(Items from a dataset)
- - - -

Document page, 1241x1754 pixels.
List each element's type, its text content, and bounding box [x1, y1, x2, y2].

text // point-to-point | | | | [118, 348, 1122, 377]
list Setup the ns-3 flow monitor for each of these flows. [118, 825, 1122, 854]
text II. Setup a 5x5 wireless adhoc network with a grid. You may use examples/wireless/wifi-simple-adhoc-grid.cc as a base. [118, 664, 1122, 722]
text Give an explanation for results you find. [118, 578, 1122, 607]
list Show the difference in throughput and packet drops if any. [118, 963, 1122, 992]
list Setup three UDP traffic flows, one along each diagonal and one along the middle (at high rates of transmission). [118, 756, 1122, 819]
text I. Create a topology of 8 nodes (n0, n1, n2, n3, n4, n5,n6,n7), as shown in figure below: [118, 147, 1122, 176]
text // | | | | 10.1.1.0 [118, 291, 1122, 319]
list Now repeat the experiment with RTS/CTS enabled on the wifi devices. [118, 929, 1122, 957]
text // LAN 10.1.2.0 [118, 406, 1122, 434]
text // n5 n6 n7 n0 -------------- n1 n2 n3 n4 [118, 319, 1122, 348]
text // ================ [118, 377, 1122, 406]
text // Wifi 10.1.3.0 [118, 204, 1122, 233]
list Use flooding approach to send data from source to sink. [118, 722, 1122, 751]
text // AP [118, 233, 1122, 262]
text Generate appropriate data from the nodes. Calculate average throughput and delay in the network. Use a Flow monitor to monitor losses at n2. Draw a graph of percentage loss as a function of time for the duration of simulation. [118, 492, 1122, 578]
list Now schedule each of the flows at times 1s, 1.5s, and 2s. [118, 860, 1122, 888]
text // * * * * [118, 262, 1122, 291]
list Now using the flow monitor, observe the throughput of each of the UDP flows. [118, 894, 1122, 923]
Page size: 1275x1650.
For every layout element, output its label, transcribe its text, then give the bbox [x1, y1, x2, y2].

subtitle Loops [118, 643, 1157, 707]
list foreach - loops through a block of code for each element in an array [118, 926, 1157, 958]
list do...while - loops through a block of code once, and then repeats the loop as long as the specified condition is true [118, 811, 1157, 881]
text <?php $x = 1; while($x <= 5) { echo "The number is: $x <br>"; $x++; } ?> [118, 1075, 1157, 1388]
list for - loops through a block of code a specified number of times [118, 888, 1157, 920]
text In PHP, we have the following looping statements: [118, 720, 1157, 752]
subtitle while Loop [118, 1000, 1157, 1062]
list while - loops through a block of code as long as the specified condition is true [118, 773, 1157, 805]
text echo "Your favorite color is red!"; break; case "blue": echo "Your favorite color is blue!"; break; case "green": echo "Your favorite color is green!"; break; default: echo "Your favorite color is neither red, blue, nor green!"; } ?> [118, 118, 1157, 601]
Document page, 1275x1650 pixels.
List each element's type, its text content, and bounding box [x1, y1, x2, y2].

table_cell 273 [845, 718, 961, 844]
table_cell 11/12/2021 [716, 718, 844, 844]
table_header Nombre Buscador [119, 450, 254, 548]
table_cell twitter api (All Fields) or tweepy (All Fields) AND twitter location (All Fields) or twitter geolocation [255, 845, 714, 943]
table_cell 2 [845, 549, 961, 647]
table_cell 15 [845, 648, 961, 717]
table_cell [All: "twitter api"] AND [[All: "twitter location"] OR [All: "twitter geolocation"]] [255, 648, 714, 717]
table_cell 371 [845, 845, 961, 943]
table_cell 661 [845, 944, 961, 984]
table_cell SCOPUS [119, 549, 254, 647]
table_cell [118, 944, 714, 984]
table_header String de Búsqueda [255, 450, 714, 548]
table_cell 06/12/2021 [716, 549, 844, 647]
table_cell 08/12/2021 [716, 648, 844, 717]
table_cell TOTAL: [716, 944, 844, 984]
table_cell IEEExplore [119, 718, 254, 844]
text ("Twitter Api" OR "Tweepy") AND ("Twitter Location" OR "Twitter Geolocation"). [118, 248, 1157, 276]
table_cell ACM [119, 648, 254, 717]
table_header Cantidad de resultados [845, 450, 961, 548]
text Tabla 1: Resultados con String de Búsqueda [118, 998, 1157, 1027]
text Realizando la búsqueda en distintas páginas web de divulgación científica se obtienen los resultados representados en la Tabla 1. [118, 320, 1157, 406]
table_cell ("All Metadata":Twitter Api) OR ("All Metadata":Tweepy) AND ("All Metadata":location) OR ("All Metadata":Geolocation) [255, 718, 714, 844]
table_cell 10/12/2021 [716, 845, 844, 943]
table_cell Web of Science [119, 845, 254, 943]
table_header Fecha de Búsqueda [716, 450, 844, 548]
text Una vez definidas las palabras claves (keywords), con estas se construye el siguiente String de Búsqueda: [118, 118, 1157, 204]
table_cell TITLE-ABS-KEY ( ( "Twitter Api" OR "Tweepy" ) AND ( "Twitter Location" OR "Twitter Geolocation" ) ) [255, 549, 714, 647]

- - - -

STATED EXERCISE: Can you output every line of the material above word for word, without changing anything?

SOLUTION TO THIS TASK:
Document page, 1241x1754 pixels.
List each element's type, its text content, and bounding box [x1, y1, x2, y2].

text // point-to-point | | | | [118, 348, 1122, 377]
list Setup the ns-3 flow monitor for each of these flows. [118, 825, 1122, 854]
text II. Setup a 5x5 wireless adhoc network with a grid. You may use examples/wireless/wifi-simple-adhoc-grid.cc as a base. [118, 664, 1122, 722]
text Give an explanation for results you find. [118, 578, 1122, 607]
list Show the difference in throughput and packet drops if any. [118, 963, 1122, 992]
list Setup three UDP traffic flows, one along each diagonal and one along the middle (at high rates of transmission). [118, 756, 1122, 819]
text I. Create a topology of 8 nodes (n0, n1, n2, n3, n4, n5,n6,n7), as shown in figure below: [118, 147, 1122, 176]
text // | | | | 10.1.1.0 [118, 291, 1122, 319]
list Now repeat the experiment with RTS/CTS enabled on the wifi devices. [118, 929, 1122, 957]
text // LAN 10.1.2.0 [118, 406, 1122, 434]
text // n5 n6 n7 n0 -------------- n1 n2 n3 n4 [118, 319, 1122, 348]
text // ================ [118, 377, 1122, 406]
text // Wifi 10.1.3.0 [118, 204, 1122, 233]
list Use flooding approach to send data from source to sink. [118, 722, 1122, 751]
text // AP [118, 233, 1122, 262]
text Generate appropriate data from the nodes. Calculate average throughput and delay in the network. Use a Flow monitor to monitor losses at n2. Draw a graph of percentage loss as a function of time for the duration of simulation. [118, 492, 1122, 578]
list Now schedule each of the flows at times 1s, 1.5s, and 2s. [118, 860, 1122, 888]
text // * * * * [118, 262, 1122, 291]
list Now using the flow monitor, observe the throughput of each of the UDP flows. [118, 894, 1122, 923]
Page size: 1275x1650.
For every layout element, output its label, transcribe its text, then give the bbox [x1, y1, x2, y2].

subtitle Loops [118, 643, 1157, 707]
list foreach - loops through a block of code for each element in an array [118, 926, 1157, 958]
list do...while - loops through a block of code once, and then repeats the loop as long as the specified condition is true [118, 811, 1157, 881]
text <?php $x = 1; while($x <= 5) { echo "The number is: $x <br>"; $x++; } ?> [118, 1075, 1157, 1388]
list for - loops through a block of code a specified number of times [118, 888, 1157, 920]
text In PHP, we have the following looping statements: [118, 720, 1157, 752]
subtitle while Loop [118, 1000, 1157, 1062]
list while - loops through a block of code as long as the specified condition is true [118, 773, 1157, 805]
text echo "Your favorite color is red!"; break; case "blue": echo "Your favorite color is blue!"; break; case "green": echo "Your favorite color is green!"; break; default: echo "Your favorite color is neither red, blue, nor green!"; } ?> [118, 118, 1157, 601]
Document page, 1275x1650 pixels.
List each element's type, its text content, and bounding box [x1, y1, x2, y2].

table_cell 273 [845, 718, 961, 844]
table_cell 11/12/2021 [716, 718, 844, 844]
table_header Nombre Buscador [119, 450, 254, 548]
table_cell twitter api (All Fields) or tweepy (All Fields) AND twitter location (All Fields) or twitter geolocation [255, 845, 714, 943]
table_cell 2 [845, 549, 961, 647]
table_cell 15 [845, 648, 961, 717]
table_cell [All: "twitter api"] AND [[All: "twitter location"] OR [All: "twitter geolocation"]] [255, 648, 714, 717]
table_cell 371 [845, 845, 961, 943]
table_cell 661 [845, 944, 961, 984]
table_cell SCOPUS [119, 549, 254, 647]
table_cell [118, 944, 714, 984]
table_header String de Búsqueda [255, 450, 714, 548]
table_cell 06/12/2021 [716, 549, 844, 647]
table_cell 08/12/2021 [716, 648, 844, 717]
table_cell TOTAL: [716, 944, 844, 984]
table_cell IEEExplore [119, 718, 254, 844]
text ("Twitter Api" OR "Tweepy") AND ("Twitter Location" OR "Twitter Geolocation"). [118, 248, 1157, 276]
table_cell ACM [119, 648, 254, 717]
table_header Cantidad de resultados [845, 450, 961, 548]
text Tabla 1: Resultados con String de Búsqueda [118, 998, 1157, 1027]
text Realizando la búsqueda en distintas páginas web de divulgación científica se obtienen los resultados representados en la Tabla 1. [118, 320, 1157, 406]
table_cell ("All Metadata":Twitter Api) OR ("All Metadata":Tweepy) AND ("All Metadata":location) OR ("All Metadata":Geolocation) [255, 718, 714, 844]
table_cell 10/12/2021 [716, 845, 844, 943]
table_cell Web of Science [119, 845, 254, 943]
table_header Fecha de Búsqueda [716, 450, 844, 548]
text Una vez definidas las palabras claves (keywords), con estas se construye el siguiente String de Búsqueda: [118, 118, 1157, 204]
table_cell TITLE-ABS-KEY ( ( "Twitter Api" OR "Tweepy" ) AND ( "Twitter Location" OR "Twitter Geolocation" ) ) [255, 549, 714, 647]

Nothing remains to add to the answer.